Un partenariat qui semble faire partie de l'histoire passée, après que l'Ouganda ait décidé de changer le tracé du pipeline en le déplaçant plus au Sud via la Tanzanie. Une nouvelle ligne qui devra traverser 1.400 km pour atteindre la côte tanzanienne, avec un prix de transit inférieurs à la première piste kenyane. Nairobi compte assurer seule la ligne initiale de 865 km qui débouchera sur un port de l'Océan Indien.

Des projets qui, selon les estimations des analystes de Bloomberg, ont besoin que les cours du pétrole atteignent entre 50 et 55 dollars le baril et que les coûts ou encore les impôts soient au plus bas, pour que les pipelines soient rentables.
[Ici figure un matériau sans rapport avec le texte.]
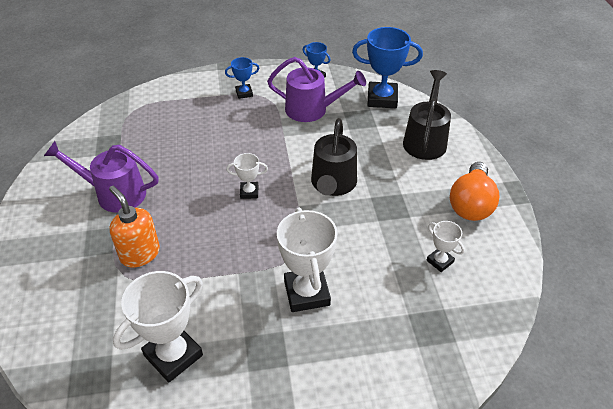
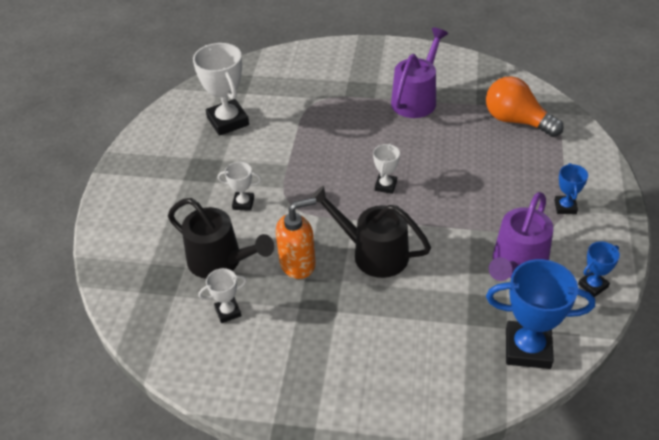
camera: 110 degrees right, 0 degrees up
(140, 254) = (336, 110): orange soap dispenser -> orange soap dispenser (298, 264)
(307, 293) = (243, 203): white trophy -> white trophy, size x0.52
(382, 99) = (528, 349): blue trophy -> blue trophy turned 75 degrees clockwise
(425, 140) = (424, 370): black watering can -> black watering can (221, 261)
(471, 204) = (292, 374): orange light bulb -> orange light bulb (516, 121)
Une situation budgétaire qui a poussé l'opérateur français Total à débloquer une aide financière en faveur du gouvernement tanzanien. Un geste de Total qui, évidement, est loin d'être désintéressé, vu que l'opérateur détient des participations dans les champs pétrolifères ougandais.

Le projet Ougando-tanzanien devra mobiliser une enveloppe de 4,1 milliards de dollars dont l'étude « front-end » a été confiée par Kampala à Gulf Interstate Engineering. Baptisé Tanga, ce pipeline devrait transporter du brut à partir de 2020. Un gisement découvert en 2006 par Tullow Oil Plc qui revendique une capacité de production de 1,7 milliards de barils dans la zone enclavée du Lac Albert.

Le même opérateur annoncera en 2012 avoir identifié un gisement au Kenya dans le bassin de Lokichar (Sud du Kenya) qui pourrait assurer une production de 750 millions de barils. En combinant les productions kenyanes et ougandaises, la production à plein régime pourrait atteindre quelques 400.000 barils par jour. Une production qui sera à deux tiers pompée des sous-sols ougandais et pourrait porter Kampala vers un revenu de tranche supérieur en 2040 selon la Banque mondiale.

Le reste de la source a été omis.